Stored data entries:
Start of Block
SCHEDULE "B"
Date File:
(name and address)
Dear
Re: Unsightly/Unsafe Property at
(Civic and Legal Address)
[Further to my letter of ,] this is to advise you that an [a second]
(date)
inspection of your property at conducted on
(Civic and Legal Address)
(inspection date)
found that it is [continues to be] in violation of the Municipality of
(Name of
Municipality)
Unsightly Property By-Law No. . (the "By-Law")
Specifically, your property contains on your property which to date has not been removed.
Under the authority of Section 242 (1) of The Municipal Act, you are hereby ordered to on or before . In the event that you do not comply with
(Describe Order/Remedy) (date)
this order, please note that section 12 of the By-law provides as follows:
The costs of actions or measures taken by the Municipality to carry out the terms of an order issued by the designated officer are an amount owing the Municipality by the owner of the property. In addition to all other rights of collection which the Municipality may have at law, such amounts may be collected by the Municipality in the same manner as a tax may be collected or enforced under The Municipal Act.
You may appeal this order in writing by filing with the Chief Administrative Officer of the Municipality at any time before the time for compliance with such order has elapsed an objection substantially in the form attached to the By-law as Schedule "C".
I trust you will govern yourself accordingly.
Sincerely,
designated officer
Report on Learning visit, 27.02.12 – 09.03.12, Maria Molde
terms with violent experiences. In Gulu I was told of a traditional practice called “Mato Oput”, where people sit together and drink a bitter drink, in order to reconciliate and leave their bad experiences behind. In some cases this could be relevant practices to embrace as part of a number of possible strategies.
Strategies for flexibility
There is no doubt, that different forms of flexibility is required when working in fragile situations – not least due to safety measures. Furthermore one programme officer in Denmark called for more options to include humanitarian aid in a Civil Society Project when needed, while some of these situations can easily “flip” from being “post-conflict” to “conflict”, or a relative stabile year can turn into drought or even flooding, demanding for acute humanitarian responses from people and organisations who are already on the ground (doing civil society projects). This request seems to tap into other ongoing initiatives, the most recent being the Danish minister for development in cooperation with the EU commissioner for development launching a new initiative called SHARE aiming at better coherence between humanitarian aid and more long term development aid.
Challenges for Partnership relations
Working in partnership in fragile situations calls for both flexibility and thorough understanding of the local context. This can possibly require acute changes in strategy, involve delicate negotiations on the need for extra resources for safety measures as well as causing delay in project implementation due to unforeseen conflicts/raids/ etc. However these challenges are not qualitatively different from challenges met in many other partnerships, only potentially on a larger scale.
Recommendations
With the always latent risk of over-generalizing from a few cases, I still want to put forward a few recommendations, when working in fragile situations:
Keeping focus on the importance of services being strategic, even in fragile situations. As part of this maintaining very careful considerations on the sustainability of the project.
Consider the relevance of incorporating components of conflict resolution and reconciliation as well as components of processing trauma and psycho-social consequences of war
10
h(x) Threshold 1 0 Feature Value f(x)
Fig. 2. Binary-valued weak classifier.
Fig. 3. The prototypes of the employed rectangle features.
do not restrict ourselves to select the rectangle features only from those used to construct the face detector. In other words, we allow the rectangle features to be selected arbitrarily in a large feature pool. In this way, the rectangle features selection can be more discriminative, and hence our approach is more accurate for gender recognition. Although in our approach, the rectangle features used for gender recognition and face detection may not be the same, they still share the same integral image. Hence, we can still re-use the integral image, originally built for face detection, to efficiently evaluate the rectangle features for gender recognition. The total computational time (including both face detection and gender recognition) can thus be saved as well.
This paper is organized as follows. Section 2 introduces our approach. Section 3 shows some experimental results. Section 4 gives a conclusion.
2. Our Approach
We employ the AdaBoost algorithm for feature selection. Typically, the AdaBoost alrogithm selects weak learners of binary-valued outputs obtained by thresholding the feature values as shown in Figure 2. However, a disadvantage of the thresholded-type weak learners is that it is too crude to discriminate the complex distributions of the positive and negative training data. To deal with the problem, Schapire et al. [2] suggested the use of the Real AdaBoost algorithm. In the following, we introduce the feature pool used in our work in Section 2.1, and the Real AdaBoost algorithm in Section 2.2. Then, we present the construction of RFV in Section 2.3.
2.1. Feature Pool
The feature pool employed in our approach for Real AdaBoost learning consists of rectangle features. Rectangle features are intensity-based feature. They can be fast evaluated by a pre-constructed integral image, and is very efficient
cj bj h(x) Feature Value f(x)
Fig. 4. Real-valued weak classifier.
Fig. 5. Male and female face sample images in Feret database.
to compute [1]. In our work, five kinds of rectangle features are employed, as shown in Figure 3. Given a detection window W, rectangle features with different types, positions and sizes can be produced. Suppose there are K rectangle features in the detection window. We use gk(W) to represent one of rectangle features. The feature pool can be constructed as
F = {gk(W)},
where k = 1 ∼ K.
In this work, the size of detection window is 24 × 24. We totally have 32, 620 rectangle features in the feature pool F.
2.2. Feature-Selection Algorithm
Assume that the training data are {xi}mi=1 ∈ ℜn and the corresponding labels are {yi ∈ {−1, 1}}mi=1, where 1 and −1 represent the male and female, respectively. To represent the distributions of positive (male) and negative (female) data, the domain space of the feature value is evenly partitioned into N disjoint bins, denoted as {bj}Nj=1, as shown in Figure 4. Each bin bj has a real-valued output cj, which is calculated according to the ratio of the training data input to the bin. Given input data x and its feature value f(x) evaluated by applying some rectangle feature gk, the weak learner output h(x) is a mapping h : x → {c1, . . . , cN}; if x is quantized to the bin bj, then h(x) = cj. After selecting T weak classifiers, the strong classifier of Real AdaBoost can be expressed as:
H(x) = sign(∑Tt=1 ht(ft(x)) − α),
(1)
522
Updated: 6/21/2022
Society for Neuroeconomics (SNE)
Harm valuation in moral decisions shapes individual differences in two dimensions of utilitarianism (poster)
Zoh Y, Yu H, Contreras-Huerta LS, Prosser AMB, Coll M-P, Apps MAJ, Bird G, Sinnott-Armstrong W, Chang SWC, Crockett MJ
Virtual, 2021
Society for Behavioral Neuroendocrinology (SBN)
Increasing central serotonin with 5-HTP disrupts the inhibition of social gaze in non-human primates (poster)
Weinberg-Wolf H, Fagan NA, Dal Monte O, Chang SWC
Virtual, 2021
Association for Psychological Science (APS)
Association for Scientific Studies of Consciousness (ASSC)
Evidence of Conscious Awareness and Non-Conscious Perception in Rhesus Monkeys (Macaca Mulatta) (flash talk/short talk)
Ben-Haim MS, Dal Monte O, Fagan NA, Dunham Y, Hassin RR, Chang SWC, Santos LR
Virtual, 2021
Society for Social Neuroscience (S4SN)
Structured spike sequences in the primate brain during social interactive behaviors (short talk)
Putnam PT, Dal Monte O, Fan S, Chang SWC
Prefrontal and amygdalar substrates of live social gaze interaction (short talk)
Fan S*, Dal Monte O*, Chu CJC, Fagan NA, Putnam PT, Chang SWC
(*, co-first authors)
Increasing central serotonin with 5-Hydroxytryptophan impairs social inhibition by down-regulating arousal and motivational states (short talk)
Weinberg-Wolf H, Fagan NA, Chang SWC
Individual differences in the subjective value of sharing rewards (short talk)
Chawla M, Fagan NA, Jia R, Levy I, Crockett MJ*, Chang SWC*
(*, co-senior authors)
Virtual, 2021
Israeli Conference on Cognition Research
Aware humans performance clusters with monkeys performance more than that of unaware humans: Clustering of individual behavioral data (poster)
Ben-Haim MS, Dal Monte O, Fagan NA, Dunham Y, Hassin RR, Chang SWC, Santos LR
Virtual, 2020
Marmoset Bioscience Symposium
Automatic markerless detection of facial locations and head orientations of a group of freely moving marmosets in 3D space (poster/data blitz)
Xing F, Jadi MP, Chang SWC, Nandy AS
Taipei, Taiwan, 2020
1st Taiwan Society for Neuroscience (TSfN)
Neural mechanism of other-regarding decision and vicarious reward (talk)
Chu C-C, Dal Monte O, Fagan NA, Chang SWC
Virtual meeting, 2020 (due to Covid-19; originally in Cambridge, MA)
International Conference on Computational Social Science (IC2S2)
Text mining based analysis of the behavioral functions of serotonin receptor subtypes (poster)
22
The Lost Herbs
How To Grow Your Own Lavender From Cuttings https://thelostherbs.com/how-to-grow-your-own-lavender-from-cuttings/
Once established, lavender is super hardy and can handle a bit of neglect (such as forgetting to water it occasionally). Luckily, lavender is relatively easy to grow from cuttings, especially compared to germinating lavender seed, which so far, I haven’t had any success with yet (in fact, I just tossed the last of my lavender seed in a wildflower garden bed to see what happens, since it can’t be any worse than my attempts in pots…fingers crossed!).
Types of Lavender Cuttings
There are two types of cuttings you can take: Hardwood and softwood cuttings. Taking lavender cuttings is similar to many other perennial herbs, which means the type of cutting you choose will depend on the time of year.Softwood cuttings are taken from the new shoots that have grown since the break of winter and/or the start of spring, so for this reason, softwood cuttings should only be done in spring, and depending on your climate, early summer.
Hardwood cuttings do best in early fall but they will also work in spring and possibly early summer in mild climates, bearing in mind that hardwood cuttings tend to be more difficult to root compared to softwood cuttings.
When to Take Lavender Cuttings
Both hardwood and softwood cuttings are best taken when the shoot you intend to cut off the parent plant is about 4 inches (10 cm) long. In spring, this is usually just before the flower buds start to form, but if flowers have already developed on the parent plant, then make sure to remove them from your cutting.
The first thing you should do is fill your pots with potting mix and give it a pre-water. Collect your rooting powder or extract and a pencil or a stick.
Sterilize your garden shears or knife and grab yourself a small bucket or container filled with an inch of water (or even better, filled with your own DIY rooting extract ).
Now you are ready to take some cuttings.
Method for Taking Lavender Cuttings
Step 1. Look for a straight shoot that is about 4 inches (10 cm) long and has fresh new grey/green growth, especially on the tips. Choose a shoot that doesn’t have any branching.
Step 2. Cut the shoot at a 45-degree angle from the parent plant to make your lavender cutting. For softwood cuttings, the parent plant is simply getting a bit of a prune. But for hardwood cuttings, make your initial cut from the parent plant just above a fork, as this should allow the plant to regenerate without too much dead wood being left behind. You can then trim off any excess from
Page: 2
End of Block
## What you have to do
Copy the lines of the data above exactly as written, beginning with the line containing "Israeli Conference on Cognition Research" and ending with the line containing "Automatic markerless detection", and leave out all other lines.

## Response to the task
Israeli Conference on Cognition Research
Aware humans performance clusters with monkeys performance more than that of unaware humans: Clustering of individual behavioral data (poster)
Ben-Haim MS, Dal Monte O, Fagan NA, Dunham Y, Hassin RR, Chang SWC, Santos LR
Virtual, 2020
Marmoset Bioscience Symposium
Automatic markerless detection of facial locations and head orientations of a group of freely moving marmosets in 3D space (poster/data blitz)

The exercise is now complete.